▶ [Prompt] Across the data, every line with the word "part" counts once; state the total alone.

▶ [Records provided]

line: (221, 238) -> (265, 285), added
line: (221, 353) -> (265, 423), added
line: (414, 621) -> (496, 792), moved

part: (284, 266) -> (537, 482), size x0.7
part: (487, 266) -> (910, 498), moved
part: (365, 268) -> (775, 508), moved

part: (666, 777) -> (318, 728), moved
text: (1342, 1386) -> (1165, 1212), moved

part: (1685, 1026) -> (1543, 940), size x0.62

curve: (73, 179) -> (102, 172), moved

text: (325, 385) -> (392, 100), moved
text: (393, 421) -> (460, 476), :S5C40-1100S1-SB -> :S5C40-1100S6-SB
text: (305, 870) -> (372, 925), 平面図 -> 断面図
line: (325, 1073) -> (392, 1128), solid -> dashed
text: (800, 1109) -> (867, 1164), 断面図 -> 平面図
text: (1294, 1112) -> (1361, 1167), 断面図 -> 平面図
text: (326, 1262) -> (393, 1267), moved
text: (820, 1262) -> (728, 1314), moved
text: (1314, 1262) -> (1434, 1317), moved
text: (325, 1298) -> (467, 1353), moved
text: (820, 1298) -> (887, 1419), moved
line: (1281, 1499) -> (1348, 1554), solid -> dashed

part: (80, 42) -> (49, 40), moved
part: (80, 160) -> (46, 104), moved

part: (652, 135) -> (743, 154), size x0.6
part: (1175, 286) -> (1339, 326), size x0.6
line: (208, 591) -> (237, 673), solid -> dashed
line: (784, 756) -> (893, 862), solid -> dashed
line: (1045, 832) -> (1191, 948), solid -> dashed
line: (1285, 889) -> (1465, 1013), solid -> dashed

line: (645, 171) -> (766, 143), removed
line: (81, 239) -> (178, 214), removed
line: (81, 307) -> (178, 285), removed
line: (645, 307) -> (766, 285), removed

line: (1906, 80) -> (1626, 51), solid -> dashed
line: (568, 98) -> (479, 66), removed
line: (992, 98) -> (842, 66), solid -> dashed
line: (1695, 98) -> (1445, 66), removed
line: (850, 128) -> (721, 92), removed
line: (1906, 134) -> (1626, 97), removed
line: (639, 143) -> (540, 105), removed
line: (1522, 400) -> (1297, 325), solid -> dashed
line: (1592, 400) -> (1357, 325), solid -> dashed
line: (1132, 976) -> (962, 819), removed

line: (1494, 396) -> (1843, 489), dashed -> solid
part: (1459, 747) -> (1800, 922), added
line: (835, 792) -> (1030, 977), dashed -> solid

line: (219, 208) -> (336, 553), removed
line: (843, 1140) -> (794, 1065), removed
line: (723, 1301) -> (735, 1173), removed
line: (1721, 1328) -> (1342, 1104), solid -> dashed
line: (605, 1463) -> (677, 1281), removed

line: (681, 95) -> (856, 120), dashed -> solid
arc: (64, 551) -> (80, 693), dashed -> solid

▶ [Output below] 10